Task brief ▸ All of the data that appears below is to be given again precisely as written.

(Source information begins)

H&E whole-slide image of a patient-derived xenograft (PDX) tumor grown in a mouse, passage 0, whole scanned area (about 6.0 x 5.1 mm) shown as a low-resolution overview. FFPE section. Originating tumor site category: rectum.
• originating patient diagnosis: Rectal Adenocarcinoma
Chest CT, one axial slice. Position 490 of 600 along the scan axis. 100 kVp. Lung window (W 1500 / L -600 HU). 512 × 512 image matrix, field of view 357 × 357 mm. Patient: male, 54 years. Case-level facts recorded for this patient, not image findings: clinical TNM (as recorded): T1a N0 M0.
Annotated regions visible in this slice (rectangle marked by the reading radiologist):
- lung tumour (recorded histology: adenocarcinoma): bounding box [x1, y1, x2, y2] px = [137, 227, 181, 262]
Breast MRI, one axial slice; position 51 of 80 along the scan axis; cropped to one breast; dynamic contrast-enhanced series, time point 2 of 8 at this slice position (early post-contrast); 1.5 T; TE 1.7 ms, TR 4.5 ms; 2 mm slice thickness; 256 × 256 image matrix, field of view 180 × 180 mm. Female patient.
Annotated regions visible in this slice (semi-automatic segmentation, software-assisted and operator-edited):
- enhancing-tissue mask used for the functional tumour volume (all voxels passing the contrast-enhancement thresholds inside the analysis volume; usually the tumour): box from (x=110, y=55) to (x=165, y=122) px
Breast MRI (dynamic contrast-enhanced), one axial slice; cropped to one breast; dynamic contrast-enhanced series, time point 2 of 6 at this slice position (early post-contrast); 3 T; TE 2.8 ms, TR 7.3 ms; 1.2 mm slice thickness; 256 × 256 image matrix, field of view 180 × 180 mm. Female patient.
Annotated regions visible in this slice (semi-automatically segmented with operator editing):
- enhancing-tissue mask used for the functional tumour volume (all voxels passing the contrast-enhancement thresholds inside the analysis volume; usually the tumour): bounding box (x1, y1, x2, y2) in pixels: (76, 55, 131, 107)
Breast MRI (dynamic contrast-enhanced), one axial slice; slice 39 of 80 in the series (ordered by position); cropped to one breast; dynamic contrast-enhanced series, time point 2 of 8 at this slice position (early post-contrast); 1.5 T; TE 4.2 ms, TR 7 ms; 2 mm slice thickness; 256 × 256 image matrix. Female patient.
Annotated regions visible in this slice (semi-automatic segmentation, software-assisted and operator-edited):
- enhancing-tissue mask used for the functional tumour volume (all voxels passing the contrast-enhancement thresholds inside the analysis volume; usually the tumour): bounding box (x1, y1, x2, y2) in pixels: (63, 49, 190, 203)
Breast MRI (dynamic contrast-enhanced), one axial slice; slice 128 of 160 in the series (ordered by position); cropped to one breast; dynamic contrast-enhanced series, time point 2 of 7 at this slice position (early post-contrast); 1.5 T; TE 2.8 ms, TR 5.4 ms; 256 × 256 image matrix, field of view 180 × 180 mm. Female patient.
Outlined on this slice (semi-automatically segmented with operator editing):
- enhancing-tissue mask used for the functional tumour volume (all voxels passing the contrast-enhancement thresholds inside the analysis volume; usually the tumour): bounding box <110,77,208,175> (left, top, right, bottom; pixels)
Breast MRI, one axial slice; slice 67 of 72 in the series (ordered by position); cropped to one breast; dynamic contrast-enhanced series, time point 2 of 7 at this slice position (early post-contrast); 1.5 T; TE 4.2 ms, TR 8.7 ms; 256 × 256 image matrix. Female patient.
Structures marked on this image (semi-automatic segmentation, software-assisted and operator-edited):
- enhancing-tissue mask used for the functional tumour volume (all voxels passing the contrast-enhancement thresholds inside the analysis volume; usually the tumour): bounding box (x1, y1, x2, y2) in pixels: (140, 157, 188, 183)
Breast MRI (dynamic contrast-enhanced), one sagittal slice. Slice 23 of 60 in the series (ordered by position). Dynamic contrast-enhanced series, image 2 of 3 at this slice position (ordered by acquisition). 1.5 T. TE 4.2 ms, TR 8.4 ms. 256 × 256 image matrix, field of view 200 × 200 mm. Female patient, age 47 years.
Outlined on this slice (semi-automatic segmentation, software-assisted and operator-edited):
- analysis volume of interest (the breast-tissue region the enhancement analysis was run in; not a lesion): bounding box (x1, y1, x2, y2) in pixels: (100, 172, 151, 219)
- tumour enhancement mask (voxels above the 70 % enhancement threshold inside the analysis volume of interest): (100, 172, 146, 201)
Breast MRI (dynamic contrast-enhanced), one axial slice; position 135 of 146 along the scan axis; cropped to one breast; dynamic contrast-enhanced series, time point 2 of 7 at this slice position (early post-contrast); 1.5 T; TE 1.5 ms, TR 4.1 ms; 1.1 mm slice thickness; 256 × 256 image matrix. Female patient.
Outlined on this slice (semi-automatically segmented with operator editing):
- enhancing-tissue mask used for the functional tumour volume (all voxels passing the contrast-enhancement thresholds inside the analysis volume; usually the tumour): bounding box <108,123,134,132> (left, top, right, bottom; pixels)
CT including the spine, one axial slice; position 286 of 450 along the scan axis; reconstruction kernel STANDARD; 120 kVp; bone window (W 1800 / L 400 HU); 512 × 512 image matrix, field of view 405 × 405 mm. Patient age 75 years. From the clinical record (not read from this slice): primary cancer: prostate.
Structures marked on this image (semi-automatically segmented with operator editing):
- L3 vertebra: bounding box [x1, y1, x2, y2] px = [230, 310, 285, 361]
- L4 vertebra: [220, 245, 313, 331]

(Source information ends)

Reply ▸
H&E whole-slide image of a patient-derived xenograft (PDX) tumor grown in a mouse, passage 0, whole scanned area (about 6.0 x 5.1 mm) shown as a low-resolution overview. FFPE section. Originating tumor site category: rectum.
• originating patient diagnosis: Rectal Adenocarcinoma
Chest CT, one axial slice. Position 490 of 600 along the scan axis. 100 kVp. Lung window (W 1500 / L -600 HU). 512 × 512 image matrix, field of view 357 × 357 mm. Patient: male, 54 years. Case-level facts recorded for this patient, not image findings: clinical TNM (as recorded): T1a N0 M0.
Annotated regions visible in this slice (rectangle marked by the reading radiologist):
- lung tumour (recorded histology: adenocarcinoma): bounding box [x1, y1, x2, y2] px = [137, 227, 181, 262]
Breast MRI, one axial slice; position 51 of 80 along the scan axis; cropped to one breast; dynamic contrast-enhanced series, time point 2 of 8 at this slice position (early post-contrast); 1.5 T; TE 1.7 ms, TR 4.5 ms; 2 mm slice thickness; 256 × 256 image matrix, field of view 180 × 180 mm. Female patient.
Annotated regions visible in this slice (semi-automatic segmentation, software-assisted and operator-edited):
- enhancing-tissue mask used for the functional tumour volume (all voxels passing the contrast-enhancement thresholds inside the analysis volume; usually the tumour): box from (x=110, y=55) to (x=165, y=122) px
Breast MRI (dynamic contrast-enhanced), one axial slice; cropped to one breast; dynamic contrast-enhanced series, time point 2 of 6 at this slice position (early post-contrast); 3 T; TE 2.8 ms, TR 7.3 ms; 1.2 mm slice thickness; 256 × 256 image matrix, field of view 180 × 180 mm. Female patient.
Annotated regions visible in this slice (semi-automatically segmented with operator editing):
- enhancing-tissue mask used for the functional tumour volume (all voxels passing the contrast-enhancement thresholds inside the analysis volume; usually the tumour): bounding box (x1, y1, x2, y2) in pixels: (76, 55, 131, 107)
Breast MRI (dynamic contrast-enhanced), one axial slice; slice 39 of 80 in the series (ordered by position); cropped to one breast; dynamic contrast-enhanced series, time point 2 of 8 at this slice position (early post-contrast); 1.5 T; TE 4.2 ms, TR 7 ms; 2 mm slice thickness; 256 × 256 image matrix. Female patient.
Annotated regions visible in this slice (semi-automatic segmentation, software-assisted and operator-edited):
- enhancing-tissue mask used for the functional tumour volume (all voxels passing the contrast-enhancement thresholds inside the analysis volume; usually the tumour): bounding box (x1, y1, x2, y2) in pixels: (63, 49, 190, 203)
Breast MRI (dynamic contrast-enhanced), one axial slice; slice 128 of 160 in the series (ordered by position); cropped to one breast; dynamic contrast-enhanced series, time point 2 of 7 at this slice position (early post-contrast); 1.5 T; TE 2.8 ms, TR 5.4 ms; 256 × 256 image matrix, field of view 180 × 180 mm. Female patient.
Outlined on this slice (semi-automatically segmented with operator editing):
- enhancing-tissue mask used for the functional tumour volume (all voxels passing the contrast-enhancement thresholds inside the analysis volume; usually the tumour): bounding box <110,77,208,175> (left, top, right, bottom; pixels)
Breast MRI, one axial slice; slice 67 of 72 in the series (ordered by position); cropped to one breast; dynamic contrast-enhanced series, time point 2 of 7 at this slice position (early post-contrast); 1.5 T; TE 4.2 ms, TR 8.7 ms; 256 × 256 image matrix. Female patient.
Structures marked on this image (semi-automatic segmentation, software-assisted and operator-edited):
- enhancing-tissue mask used for the functional tumour volume (all voxels passing the contrast-enhancement thresholds inside the analysis volume; usually the tumour): bounding box (x1, y1, x2, y2) in pixels: (140, 157, 188, 183)
Breast MRI (dynamic contrast-enhanced), one sagittal slice. Slice 23 of 60 in the series (ordered by position). Dynamic contrast-enhanced series, image 2 of 3 at this slice position (ordered by acquisition). 1.5 T. TE 4.2 ms, TR 8.4 ms. 256 × 256 image matrix, field of view 200 × 200 mm. Female patient, age 47 years.
Outlined on this slice (semi-automatic segmentation, software-assisted and operator-edited):
- analysis volume of interest (the breast-tissue region the enhancement analysis was run in; not a lesion): bounding box (x1, y1, x2, y2) in pixels: (100, 172, 151, 219)
- tumour enhancement mask (voxels above the 70 % enhancement threshold inside the analysis volume of interest): (100, 172, 146, 201)
Breast MRI (dynamic contrast-enhanced), one axial slice; position 135 of 146 along the scan axis; cropped to one breast; dynamic contrast-enhanced series, time point 2 of 7 at this slice position (early post-contrast); 1.5 T; TE 1.5 ms, TR 4.1 ms; 1.1 mm slice thickness; 256 × 256 image matrix. Female patient.
Outlined on this slice (semi-automatically segmented with operator editing):
- enhancing-tissue mask used for the functional tumour volume (all voxels passing the contrast-enhancement thresholds inside the analysis volume; usually the tumour): bounding box <108,123,134,132> (left, top, right, bottom; pixels)
CT including the spine, one axial slice; position 286 of 450 along the scan axis; reconstruction kernel STANDARD; 120 kVp; bone window (W 1800 / L 400 HU); 512 × 512 image matrix, field of view 405 × 405 mm. Patient age 75 years. From the clinical record (not read from this slice): primary cancer: prostate.
Structures marked on this image (semi-automatically segmented with operator editing):
- L3 vertebra: bounding box [x1, y1, x2, y2] px = [230, 310, 285, 361]
- L4 vertebra: [220, 245, 313, 331]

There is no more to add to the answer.